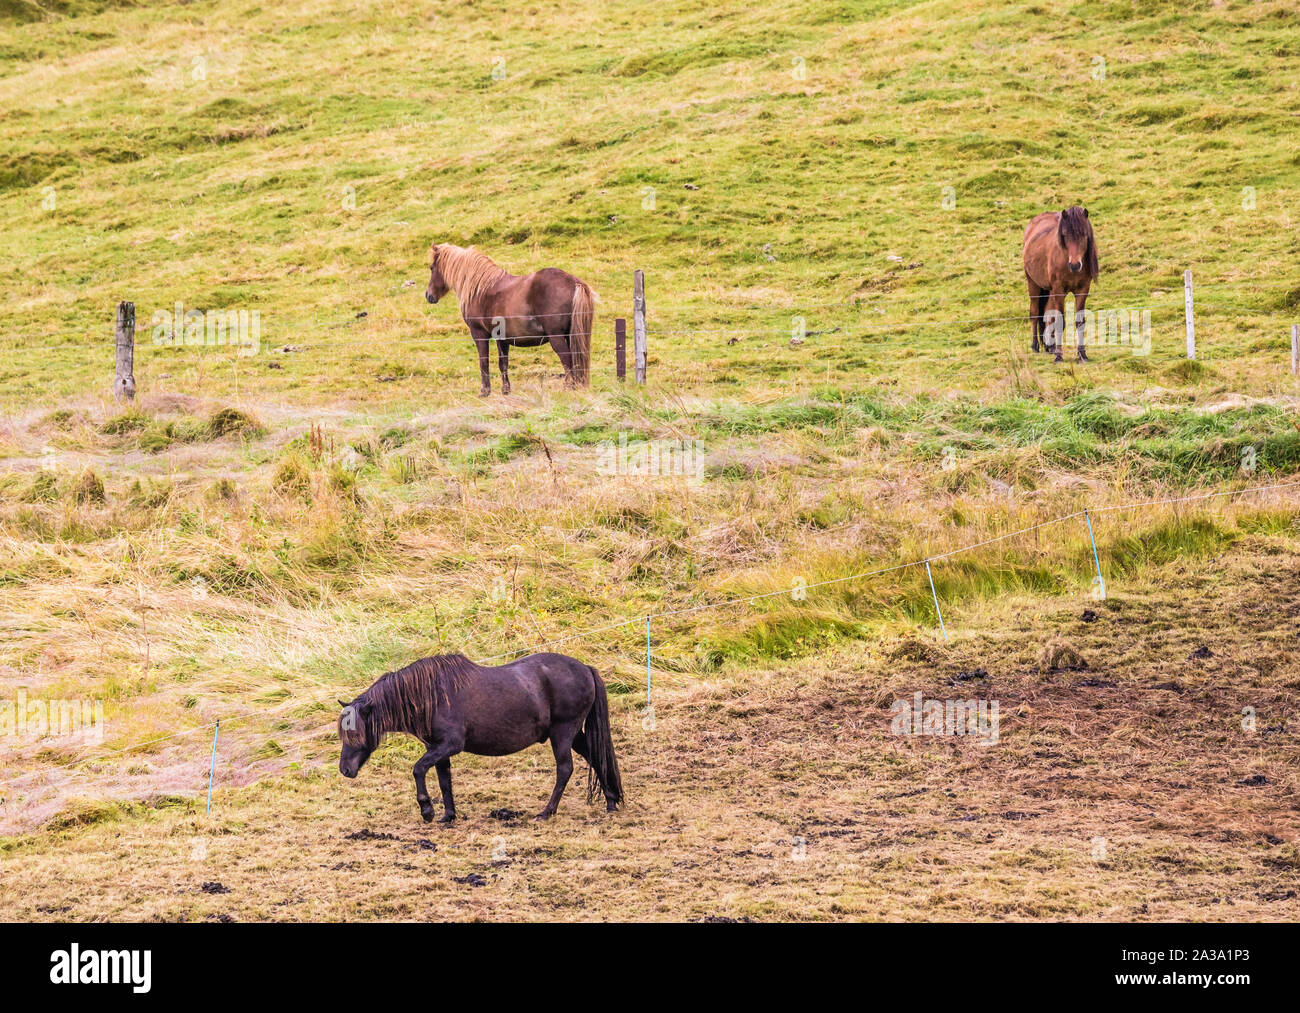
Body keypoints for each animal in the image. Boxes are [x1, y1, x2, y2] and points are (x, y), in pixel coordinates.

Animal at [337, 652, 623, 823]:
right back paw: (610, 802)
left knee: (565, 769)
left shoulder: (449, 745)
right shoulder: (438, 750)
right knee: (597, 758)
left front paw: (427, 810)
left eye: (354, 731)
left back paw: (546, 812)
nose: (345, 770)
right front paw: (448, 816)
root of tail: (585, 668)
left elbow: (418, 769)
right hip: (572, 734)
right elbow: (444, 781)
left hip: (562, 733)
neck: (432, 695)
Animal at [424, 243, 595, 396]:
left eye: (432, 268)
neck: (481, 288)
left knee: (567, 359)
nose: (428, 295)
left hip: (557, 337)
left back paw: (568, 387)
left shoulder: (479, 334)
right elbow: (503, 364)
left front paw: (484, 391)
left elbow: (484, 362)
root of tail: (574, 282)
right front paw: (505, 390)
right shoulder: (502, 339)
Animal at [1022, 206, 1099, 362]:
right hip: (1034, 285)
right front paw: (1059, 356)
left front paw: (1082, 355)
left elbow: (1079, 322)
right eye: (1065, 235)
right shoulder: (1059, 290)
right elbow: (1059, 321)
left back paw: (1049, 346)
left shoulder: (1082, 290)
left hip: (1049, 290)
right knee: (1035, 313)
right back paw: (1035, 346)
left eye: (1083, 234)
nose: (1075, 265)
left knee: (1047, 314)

==

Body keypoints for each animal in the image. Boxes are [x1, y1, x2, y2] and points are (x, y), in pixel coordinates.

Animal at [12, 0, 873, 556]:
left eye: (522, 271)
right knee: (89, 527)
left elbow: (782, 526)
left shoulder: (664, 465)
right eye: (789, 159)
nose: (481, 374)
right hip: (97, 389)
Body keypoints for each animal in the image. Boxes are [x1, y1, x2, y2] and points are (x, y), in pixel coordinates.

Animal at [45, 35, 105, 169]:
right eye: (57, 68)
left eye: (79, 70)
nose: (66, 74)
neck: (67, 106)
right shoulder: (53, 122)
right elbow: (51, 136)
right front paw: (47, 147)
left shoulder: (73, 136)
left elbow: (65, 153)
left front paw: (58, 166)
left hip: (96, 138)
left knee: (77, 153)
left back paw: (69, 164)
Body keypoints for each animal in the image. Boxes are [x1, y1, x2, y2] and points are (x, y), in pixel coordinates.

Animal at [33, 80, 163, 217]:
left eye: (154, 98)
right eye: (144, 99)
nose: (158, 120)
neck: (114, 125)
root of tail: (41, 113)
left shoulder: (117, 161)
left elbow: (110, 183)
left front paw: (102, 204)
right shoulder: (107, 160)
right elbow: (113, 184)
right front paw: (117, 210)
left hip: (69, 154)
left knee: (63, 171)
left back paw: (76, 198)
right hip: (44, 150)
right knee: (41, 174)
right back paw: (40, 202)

▸ **Task instructions**: Give back exactly the lines above starting at the line where "right knee: (597, 758)" appears and ending at the line where "left knee: (1047, 314)" appears, both included, with no other lines.

▸ **Solution to this problem**:
right knee: (597, 758)
left front paw: (427, 810)
left eye: (354, 731)
left back paw: (546, 812)
nose: (345, 770)
right front paw: (448, 816)
root of tail: (585, 668)
left elbow: (418, 769)
right hip: (572, 734)
right elbow: (444, 781)
left hip: (562, 733)
neck: (432, 695)
Animal at [424, 243, 595, 396]:
left eye: (432, 268)
neck: (481, 288)
left knee: (567, 359)
nose: (428, 295)
left hip: (557, 337)
left back paw: (568, 387)
left shoulder: (479, 334)
right elbow: (503, 364)
left front paw: (484, 391)
left elbow: (484, 362)
root of tail: (574, 282)
right front paw: (505, 390)
right shoulder: (502, 339)
Animal at [1022, 206, 1099, 362]:
right hip: (1034, 285)
right front paw: (1059, 356)
left front paw: (1082, 355)
left elbow: (1079, 322)
right eye: (1065, 235)
right shoulder: (1059, 290)
right elbow: (1059, 321)
left back paw: (1049, 346)
left shoulder: (1082, 290)
left hip: (1049, 290)
right knee: (1035, 313)
right back paw: (1035, 346)
left eye: (1083, 234)
nose: (1075, 265)
left knee: (1047, 314)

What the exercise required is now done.